---- Supplied records

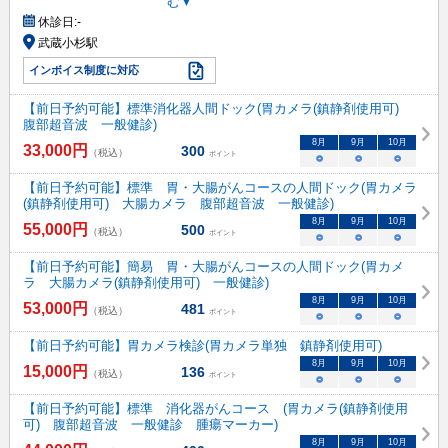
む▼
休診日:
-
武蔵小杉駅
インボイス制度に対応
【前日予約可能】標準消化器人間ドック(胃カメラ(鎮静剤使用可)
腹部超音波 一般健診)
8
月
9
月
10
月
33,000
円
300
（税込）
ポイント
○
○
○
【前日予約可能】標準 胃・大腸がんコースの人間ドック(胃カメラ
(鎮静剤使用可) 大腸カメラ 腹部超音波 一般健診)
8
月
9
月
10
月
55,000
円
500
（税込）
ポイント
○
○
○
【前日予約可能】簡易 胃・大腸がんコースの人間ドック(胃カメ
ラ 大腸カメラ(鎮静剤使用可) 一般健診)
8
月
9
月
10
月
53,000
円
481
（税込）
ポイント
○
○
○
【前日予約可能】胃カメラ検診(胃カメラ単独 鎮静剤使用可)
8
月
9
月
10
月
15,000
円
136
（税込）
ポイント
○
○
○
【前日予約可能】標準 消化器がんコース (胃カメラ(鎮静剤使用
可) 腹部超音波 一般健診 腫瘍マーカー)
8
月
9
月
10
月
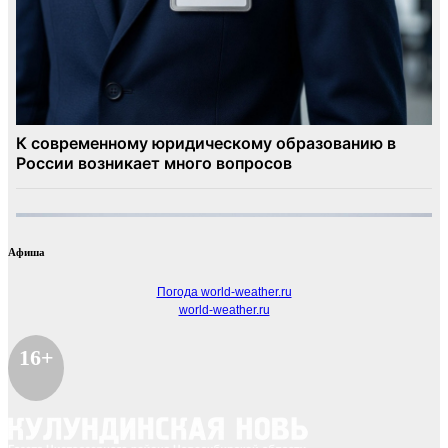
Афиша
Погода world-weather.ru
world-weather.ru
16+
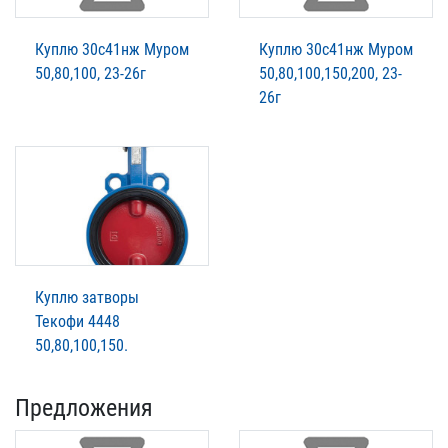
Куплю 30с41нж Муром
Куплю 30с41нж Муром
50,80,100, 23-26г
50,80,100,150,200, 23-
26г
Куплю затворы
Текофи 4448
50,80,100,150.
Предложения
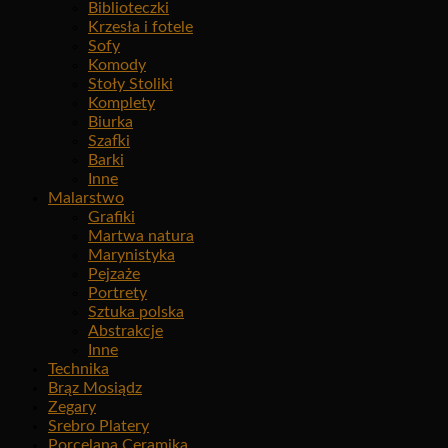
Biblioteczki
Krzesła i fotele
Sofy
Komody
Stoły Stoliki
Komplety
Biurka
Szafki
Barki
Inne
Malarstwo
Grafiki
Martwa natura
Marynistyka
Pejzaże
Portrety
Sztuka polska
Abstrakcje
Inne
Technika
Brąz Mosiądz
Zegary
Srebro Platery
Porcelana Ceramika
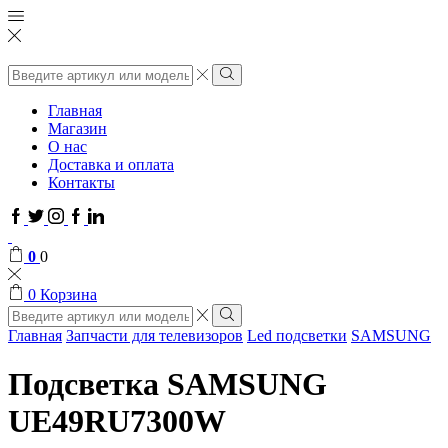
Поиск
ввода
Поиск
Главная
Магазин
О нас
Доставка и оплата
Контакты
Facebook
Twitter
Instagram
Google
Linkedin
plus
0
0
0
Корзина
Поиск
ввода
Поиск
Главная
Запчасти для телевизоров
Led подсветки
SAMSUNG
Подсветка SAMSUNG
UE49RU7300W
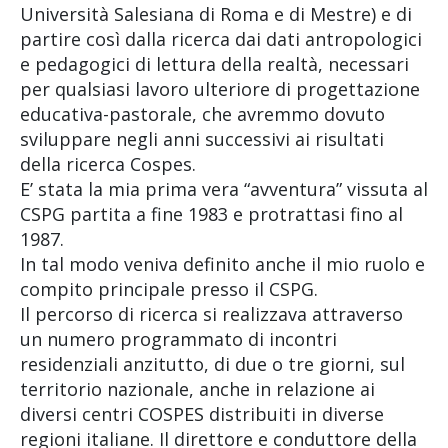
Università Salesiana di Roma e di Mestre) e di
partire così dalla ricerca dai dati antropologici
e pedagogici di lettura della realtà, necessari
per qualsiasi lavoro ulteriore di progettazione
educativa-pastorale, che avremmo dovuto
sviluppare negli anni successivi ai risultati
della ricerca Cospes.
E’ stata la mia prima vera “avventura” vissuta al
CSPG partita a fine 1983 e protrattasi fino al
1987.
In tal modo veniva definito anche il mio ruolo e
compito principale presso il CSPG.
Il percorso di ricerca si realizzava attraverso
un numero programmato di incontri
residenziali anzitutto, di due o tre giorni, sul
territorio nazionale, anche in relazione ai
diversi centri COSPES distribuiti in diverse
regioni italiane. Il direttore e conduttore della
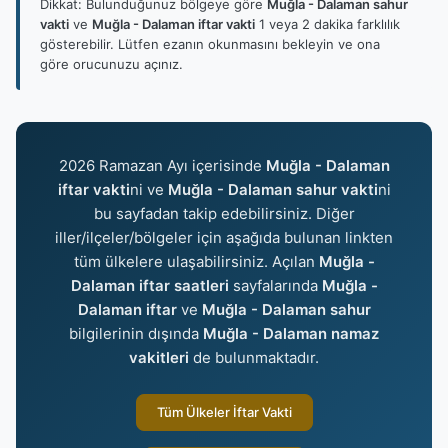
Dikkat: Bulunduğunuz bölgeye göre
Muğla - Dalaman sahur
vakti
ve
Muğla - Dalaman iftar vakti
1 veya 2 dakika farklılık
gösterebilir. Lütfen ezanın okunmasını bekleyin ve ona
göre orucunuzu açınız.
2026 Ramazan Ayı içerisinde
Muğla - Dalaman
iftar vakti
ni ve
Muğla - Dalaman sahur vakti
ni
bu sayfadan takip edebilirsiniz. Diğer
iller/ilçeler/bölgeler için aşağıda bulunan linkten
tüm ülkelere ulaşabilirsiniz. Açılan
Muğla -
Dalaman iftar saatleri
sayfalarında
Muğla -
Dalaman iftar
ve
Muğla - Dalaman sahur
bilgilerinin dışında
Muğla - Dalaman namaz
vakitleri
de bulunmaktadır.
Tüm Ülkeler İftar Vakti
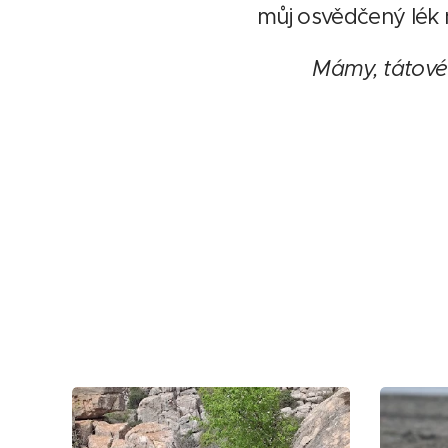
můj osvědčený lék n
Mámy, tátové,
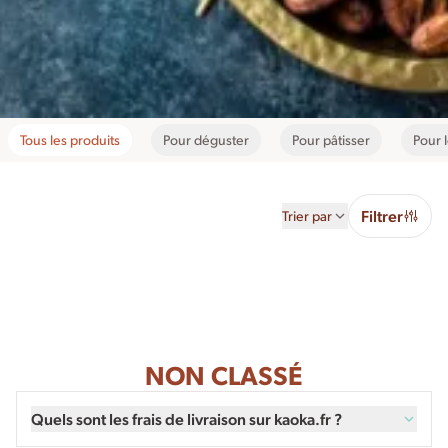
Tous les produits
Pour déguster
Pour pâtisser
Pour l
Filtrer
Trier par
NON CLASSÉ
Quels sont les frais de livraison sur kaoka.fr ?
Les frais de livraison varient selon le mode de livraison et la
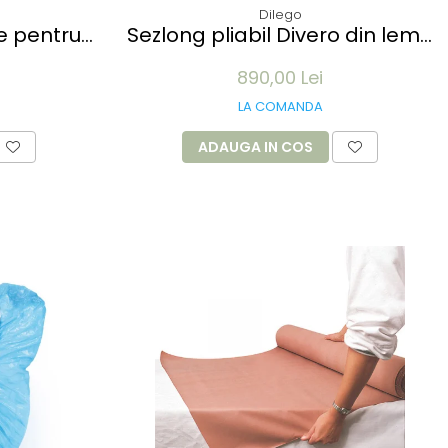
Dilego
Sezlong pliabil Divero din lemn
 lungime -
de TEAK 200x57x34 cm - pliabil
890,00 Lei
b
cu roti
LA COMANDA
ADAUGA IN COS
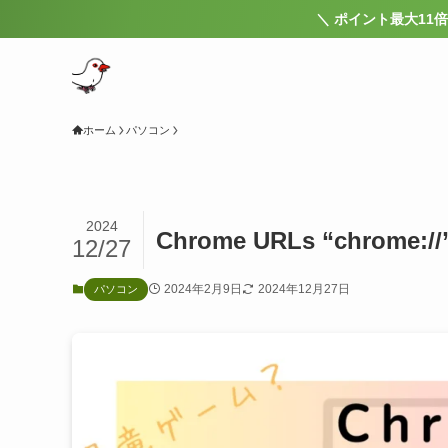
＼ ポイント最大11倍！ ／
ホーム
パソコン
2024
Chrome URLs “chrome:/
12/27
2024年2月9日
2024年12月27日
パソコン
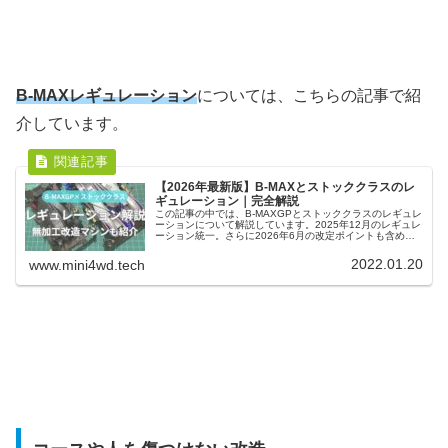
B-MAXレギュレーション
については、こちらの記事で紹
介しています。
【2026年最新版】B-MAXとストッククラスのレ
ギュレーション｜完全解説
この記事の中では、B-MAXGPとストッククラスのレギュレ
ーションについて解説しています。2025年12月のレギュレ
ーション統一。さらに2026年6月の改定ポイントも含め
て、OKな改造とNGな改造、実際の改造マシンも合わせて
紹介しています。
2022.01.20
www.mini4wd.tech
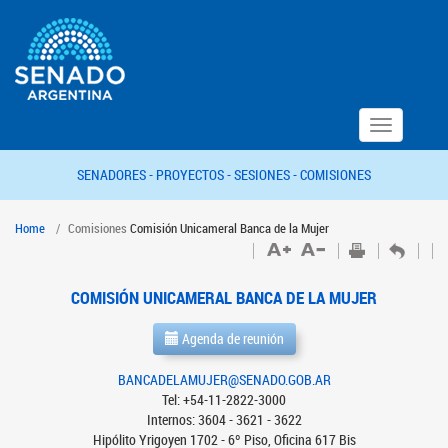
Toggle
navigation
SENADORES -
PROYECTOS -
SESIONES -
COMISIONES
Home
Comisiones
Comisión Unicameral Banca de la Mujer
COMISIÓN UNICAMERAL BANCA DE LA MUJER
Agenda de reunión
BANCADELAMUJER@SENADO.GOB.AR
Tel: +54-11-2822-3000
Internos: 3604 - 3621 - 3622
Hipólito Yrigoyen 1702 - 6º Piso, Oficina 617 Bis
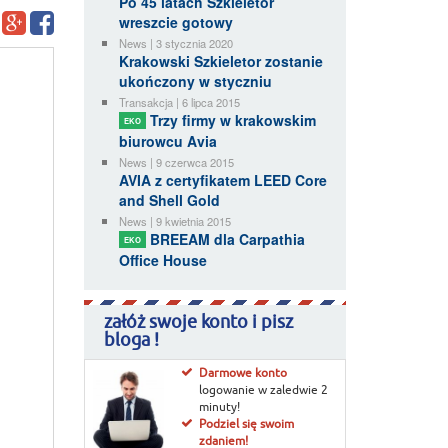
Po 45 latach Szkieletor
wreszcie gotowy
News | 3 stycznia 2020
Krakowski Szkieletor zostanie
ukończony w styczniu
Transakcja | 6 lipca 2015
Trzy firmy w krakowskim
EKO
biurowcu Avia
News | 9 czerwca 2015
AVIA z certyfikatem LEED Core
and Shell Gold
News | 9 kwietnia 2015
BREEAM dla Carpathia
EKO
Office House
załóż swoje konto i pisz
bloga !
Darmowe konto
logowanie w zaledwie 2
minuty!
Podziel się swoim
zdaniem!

--------

- Task description
From the records above, lay out everything from the line containing "Po 45 latach Szkieletor" down to and including the line containing "Darmowe konto" as a numbered list, one item per line, leaving out any blank lines.

- Expected output
1. Po 45 latach Szkieletor
2. wreszcie gotowy
3. News | 3 stycznia 2020
4. Krakowski Szkieletor zostanie
5. ukończony w styczniu
6. Transakcja | 6 lipca 2015
7. Trzy firmy w krakowskim
8. EKO
9. biurowcu Avia
10. News | 9 czerwca 2015
11. AVIA z certyfikatem LEED Core
12. and Shell Gold
13. News | 9 kwietnia 2015
14. BREEAM dla Carpathia
15. EKO
16. Office House
17. załóż swoje konto i pisz
18. bloga !
19. Darmowe konto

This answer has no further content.